Here is a typical instance of Ted’s rudeness: He came home from the office this afternoon to find Miss Owlett from next door on the premises. She had called in to borrow a book for her father, who is an old man of eighty-two. I was trying to think of what I might offer to such an old man, and an untraveled Englishman at that, and whose tastes (or brains) I didn’t know, and explaining mine were mostly American books, very few of them novels, when Ted barged in with his usual spiel about how I only read books by women about women, and what they had for breakfast, etc. and how we had too many books, etc. Then enlarging on the fact that he couldn’t read what I read, because what I read was rubbish, when he threw in this remark, to me: “Why don’t you give her something sexy?”
There was a dead pause. I looked at him straight in the eye, and he repeated the question. I simply kept on looking at him until he thought of something else to say, asking Miss Owlet what sort of book her father preferred. Now, Miss Owlett is an ugly old maid. Her hair is grey, her face lined, her mouth full of cavities, her figure scrawny, her clothes appalling; worse, she gets giggly when a man speaks to her. She is the typical Victorian genteel spinster. She probably thought Ted’s remark was directed at her, as much an old maid might, and in which case the best excuse that could be made for it was that it was a faux pas. It wasn’t directed at her, it was directed at me; it was simply Ted’s lifelong habit of disparaging my tastes, and giving me a knock. It was also his usual show-off of his own superiority.
“Sexy” with him is a word of condemnation, and he applies it indiscriminately to any work where sex is ever mentioned. For him sex must never be mentioned, nor even alluded to, no matter how indirectly. His favorite author is Dickens, who wrote of “the pure” and the Sunday schools, and who never created a human being. Dickens indulged his own sex to the extent of begetting a dozen or so of children on his wife, and then leaving his wife for a younger and more attractive woman.
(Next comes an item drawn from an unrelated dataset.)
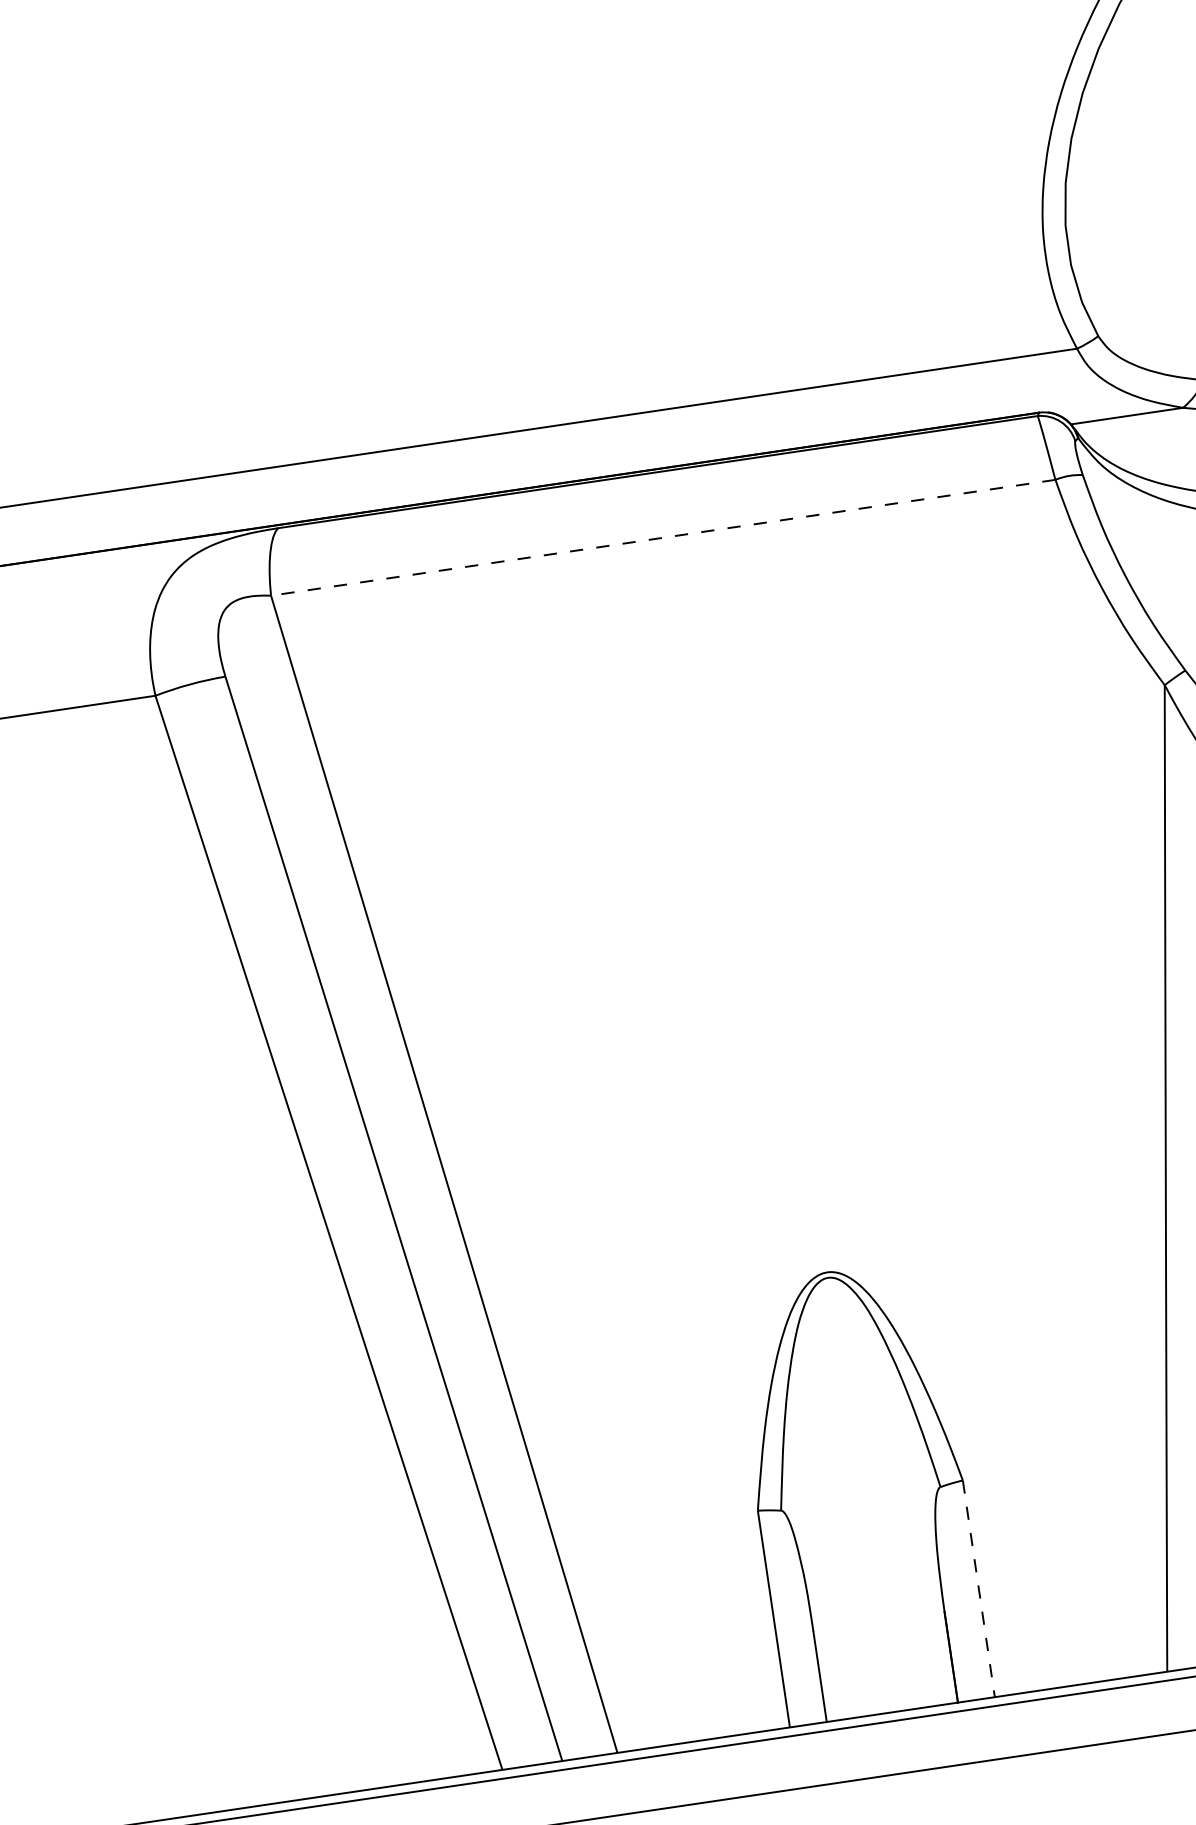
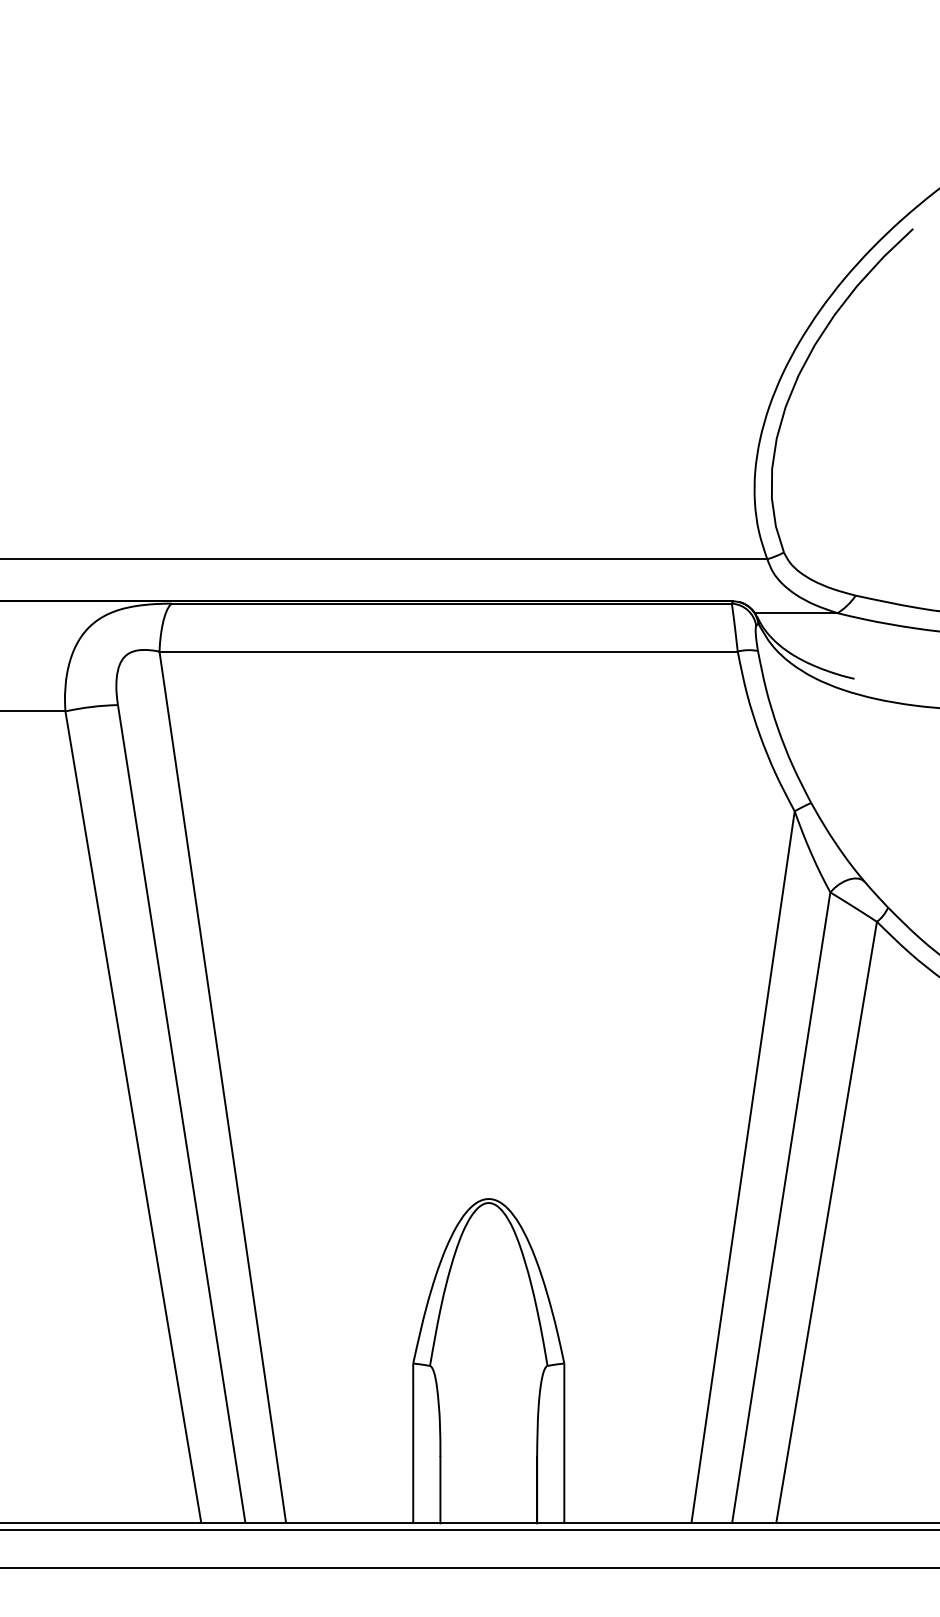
line: (663, 537) -> (448, 651), dashed -> solid
line: (979, 1588) -> (564, 1443), dashed -> solid

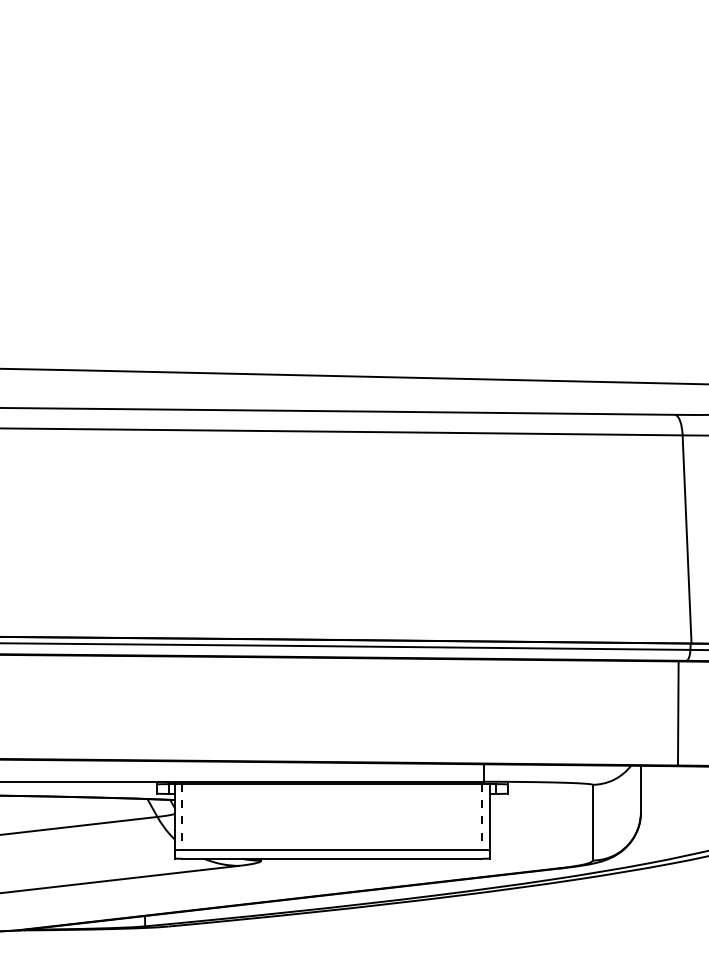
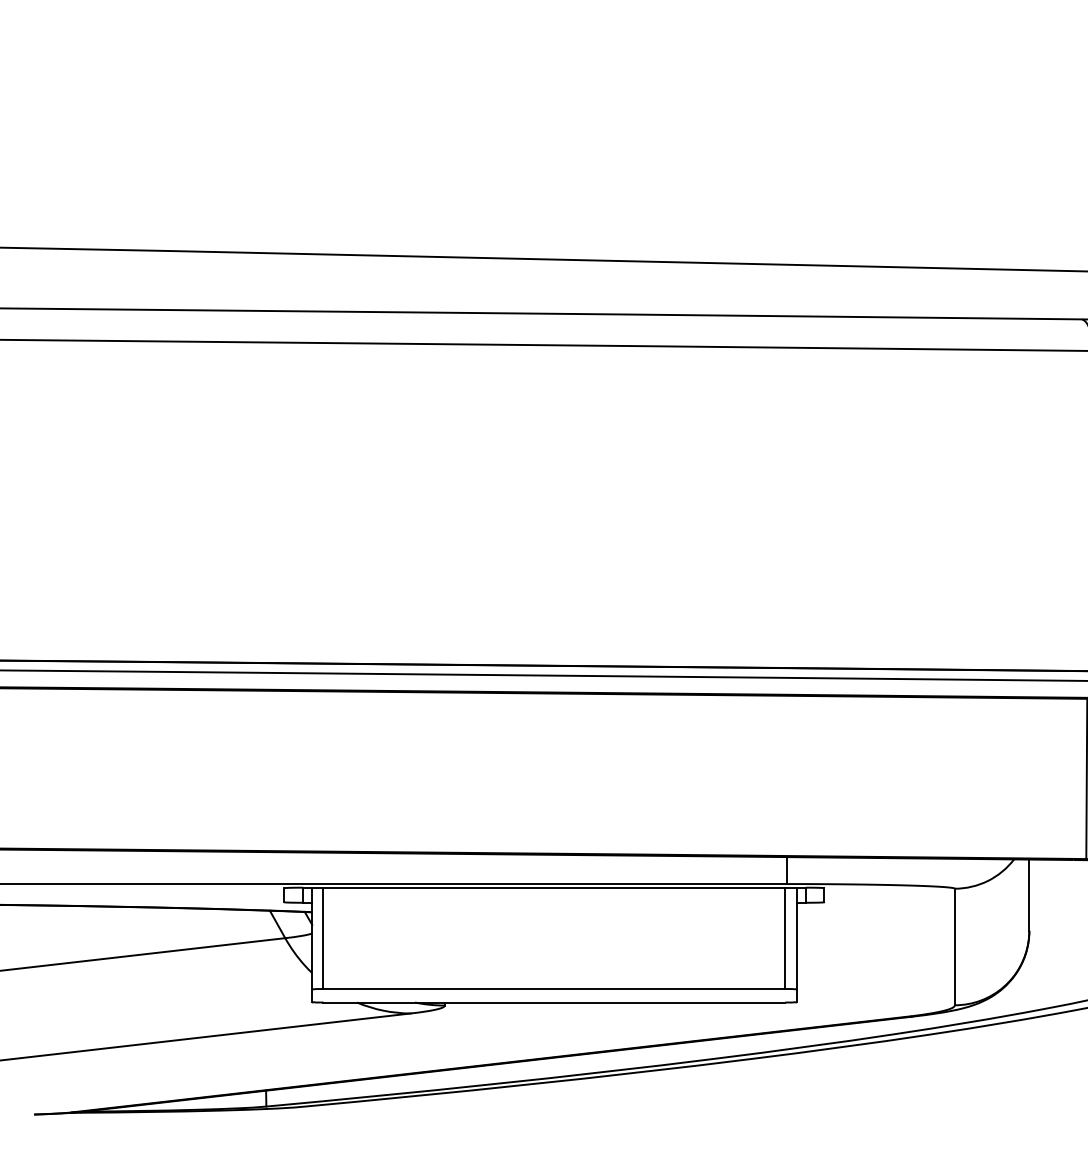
line: (182, 817) -> (323, 939), dashed -> solid
line: (482, 817) -> (785, 939), dashed -> solid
Like with Ted, sex must never be mentioned, but he will indulge his own sexual needs whenever they cry out for satisfaction: his satisfaction. As for his criticism of my literary tastes, that has long ceased to make the slightest impression upon me; for I know him to be an only superficially educated person, with no knowledge of real literature or real art, and therefore with no true judgments. That was an outrageously rude remark to make, and not even clever, for it did not hurt the person it was intended to hurt, but the unsuspecting stranger in our house.
Ted’s tongue again. Ted, who can’t refrain from saying nasty things. Ted, who thinks he’s clever, whilst all the time he is only showing how ill-bred he is. Ted, who delights to hurt me. Oh God, I am tired of him!